## Task details
Find the lines below holding the word "Birthday" and copy each of them.
⁂
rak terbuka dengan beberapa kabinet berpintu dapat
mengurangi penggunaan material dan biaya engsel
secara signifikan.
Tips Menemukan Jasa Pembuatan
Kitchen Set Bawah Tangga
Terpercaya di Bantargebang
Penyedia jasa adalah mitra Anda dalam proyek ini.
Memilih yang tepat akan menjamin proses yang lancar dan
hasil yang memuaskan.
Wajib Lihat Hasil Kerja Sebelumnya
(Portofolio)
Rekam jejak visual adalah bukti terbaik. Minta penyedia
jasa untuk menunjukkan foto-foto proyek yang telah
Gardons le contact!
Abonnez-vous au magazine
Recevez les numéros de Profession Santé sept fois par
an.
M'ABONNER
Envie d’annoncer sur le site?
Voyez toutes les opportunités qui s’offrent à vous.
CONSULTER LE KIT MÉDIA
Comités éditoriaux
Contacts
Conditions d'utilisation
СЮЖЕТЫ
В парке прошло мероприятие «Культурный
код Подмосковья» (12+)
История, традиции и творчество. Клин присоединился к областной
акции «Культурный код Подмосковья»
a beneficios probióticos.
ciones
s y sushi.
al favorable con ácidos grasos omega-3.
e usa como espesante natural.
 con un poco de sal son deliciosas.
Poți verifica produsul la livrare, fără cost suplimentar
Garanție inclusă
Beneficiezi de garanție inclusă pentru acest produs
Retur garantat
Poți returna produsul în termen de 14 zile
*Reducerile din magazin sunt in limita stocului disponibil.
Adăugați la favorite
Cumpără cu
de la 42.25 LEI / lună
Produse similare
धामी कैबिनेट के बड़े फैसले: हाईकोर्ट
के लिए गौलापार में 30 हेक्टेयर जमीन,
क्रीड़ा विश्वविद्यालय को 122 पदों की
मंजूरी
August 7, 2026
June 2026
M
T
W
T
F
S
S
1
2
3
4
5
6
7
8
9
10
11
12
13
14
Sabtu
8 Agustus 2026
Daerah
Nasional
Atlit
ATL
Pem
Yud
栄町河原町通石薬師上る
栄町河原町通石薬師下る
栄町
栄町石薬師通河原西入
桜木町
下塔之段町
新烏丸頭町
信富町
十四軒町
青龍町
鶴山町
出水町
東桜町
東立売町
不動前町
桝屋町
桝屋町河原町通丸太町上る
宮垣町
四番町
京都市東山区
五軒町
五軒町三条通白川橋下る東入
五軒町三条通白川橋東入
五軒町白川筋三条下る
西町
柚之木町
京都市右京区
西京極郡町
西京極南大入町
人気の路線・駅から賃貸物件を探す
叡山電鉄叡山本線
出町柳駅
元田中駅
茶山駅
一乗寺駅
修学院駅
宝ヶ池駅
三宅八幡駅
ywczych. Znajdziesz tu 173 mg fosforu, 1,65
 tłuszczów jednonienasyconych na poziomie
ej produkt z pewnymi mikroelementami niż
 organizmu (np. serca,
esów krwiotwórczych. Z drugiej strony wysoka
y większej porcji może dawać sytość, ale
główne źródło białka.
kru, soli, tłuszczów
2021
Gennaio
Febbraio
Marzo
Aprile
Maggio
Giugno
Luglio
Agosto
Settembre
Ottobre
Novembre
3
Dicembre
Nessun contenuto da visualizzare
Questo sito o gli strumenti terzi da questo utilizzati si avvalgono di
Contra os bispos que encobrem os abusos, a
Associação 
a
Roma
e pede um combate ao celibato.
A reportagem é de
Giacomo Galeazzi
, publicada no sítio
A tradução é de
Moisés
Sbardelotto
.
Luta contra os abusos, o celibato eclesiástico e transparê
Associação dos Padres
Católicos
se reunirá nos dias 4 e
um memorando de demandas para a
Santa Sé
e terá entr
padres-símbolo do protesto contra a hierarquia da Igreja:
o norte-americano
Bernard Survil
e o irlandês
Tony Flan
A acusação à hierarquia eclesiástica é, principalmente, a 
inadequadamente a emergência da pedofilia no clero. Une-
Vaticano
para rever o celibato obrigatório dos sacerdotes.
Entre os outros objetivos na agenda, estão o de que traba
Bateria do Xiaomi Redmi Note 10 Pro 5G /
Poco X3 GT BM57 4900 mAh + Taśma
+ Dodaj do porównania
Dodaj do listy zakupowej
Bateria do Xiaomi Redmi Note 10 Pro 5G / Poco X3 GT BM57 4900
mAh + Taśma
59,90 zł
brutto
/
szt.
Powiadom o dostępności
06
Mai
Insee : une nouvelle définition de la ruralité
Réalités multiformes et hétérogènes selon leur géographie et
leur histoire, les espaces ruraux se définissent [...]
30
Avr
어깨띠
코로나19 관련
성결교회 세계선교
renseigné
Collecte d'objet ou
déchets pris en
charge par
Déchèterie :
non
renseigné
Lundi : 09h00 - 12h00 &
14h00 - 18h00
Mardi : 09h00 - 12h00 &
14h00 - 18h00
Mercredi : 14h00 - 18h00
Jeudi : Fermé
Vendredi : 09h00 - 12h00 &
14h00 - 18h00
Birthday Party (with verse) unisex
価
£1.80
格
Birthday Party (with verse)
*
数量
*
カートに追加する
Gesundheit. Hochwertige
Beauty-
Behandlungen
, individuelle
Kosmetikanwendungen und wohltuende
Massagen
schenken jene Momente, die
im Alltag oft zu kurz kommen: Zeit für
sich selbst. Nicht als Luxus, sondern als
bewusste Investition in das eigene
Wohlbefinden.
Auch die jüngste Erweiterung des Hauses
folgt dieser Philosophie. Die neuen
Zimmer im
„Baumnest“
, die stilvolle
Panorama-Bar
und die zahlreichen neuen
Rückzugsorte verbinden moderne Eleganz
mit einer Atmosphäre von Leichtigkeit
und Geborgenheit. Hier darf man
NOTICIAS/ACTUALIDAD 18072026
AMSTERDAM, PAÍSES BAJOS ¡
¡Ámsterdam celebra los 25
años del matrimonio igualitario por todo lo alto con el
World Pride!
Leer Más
⁂
## Exercise output
Birthday Party (with verse) unisex
Birthday Party (with verse)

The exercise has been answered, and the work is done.